Perhaps I’ll return to Markaz, the first city where magic is discovered. Maybe we’ll visit Jorunn and Othin as they strive to survive being a channeler and forge who can wield all four elemental magics.

Maybe it will Tanner Kindly, trying to save the universe from falling into another diaspora by visiting retribution as the arm of vengeance for the Trifecta.

But I don’t have a muse, I’m not able to dive into the habit of writing. I’m in the habit of dreaming. Day-dreaming, wishing, longing for the return. The return of a table, a coffee and writing. The state of writing in dribs and drabs.

In case you haven’t identified what this rambling blog is about, its wallowing. And it’s not as bad as I make it out to be. I’ve actually gotten quite a lot done on the Cocktail Mysteries. But I long for a routine to make me more productive.

Becoming mindful of lessons learned and write. Your muse, my muse, will find its way to you, wherever, whenever you are.

Be Well…dcd

Routine and Writer and a lack of quotation marks.

She explained juggling was simple. He laughed, watching her keep five balls in the air. They fell like a fountain, cascading perfectly into her hand. Cascading, like her hair, her laughter. He loved his muse.

Inhaling her presence of wonder, her every word kept him in rap attention. A juggler, only catches one ball at a time, and throws one ball at time she said. You can catch one ball at a time. You can throw one ball at a time.

Tile Apr-2019

She threw him one ball, startled, he dropped it. A giggle escaped her lips. Still maintaining the balls in the air she knelt and picked it up.

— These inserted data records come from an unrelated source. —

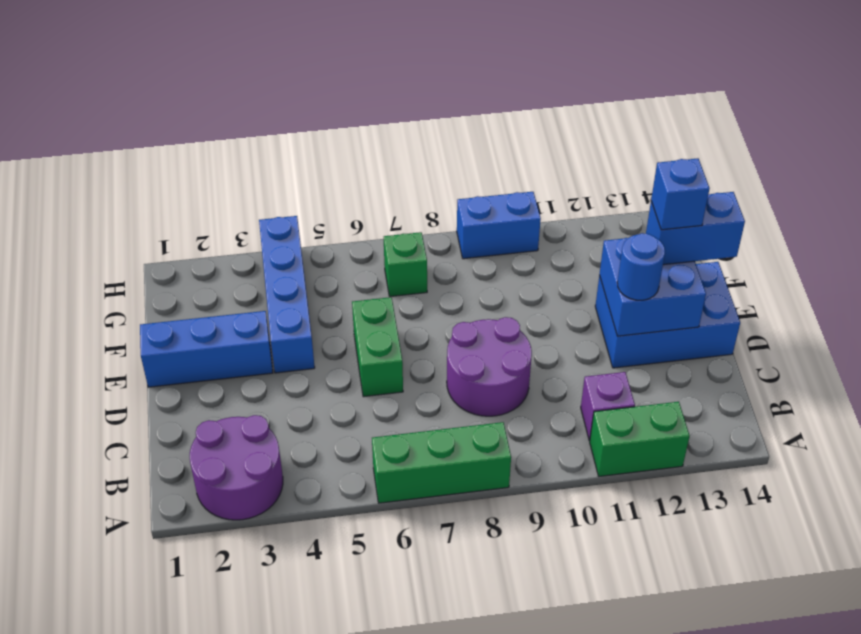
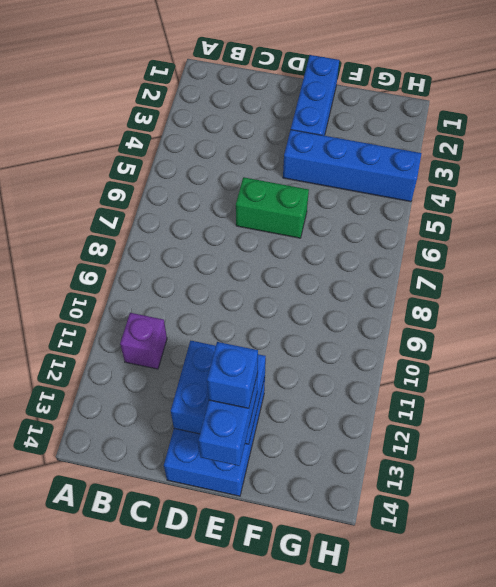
none -> purple round brick A2:B3 level 1
none -> green brick A6:A8 level 1
none -> green brick A11:A12 level 1

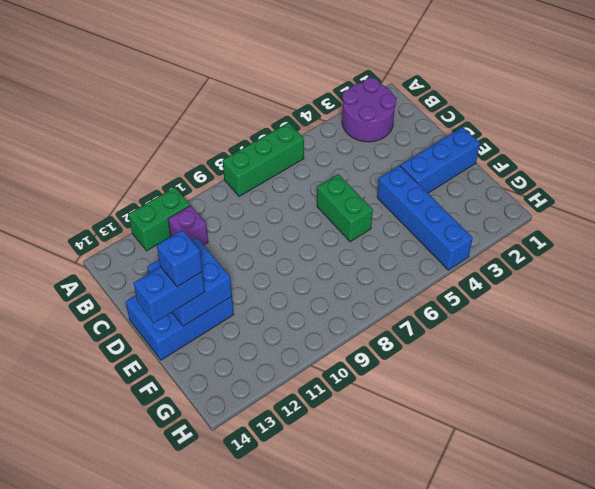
none -> purple round brick C8:D9 level 1
none -> green brick G7 level 1
none -> blue brick H9:H10 level 1

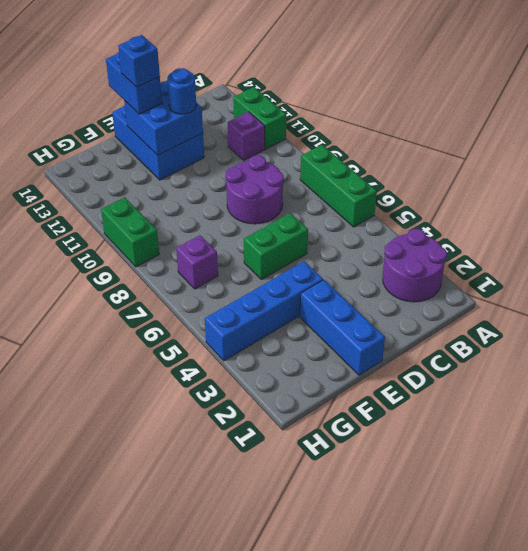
purple brick G7 level 1 -> green brick G7 level 1
green brick H9:H10 level 1 -> blue brick H9:H10 level 1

Now you are ready? Try again, and she tossed the ball he caught it. They smiled. Next time use one hand, she chided him. She threw him another ball, but his hands were full, he dropped the first one and missed the second one.

Silly, juggling is throwing the balls up, not down. Again she picked up both balls. All the while juggling. He knew not to ask where all the balls were coming from. Muse’s were magic, and one did not ask such questions, lest the Muse leave.

He dropped the balls again. She took a deep breath, a wry smile crossing her face. She stopped juggling and the balls disappeared. One ball in her hand she tossed it to him. He caught it and tossed it back.

She didn’t throw it back. Instead, her eyes, the pools of his inspiration looked at him. Now you play catch, with yourself. First with two hands, then with one. Soon it will be routine and you will write regularly.

Write? I thought we were talking about juggling?

My silly human, what ever gave you that idea, this is a blog about writing.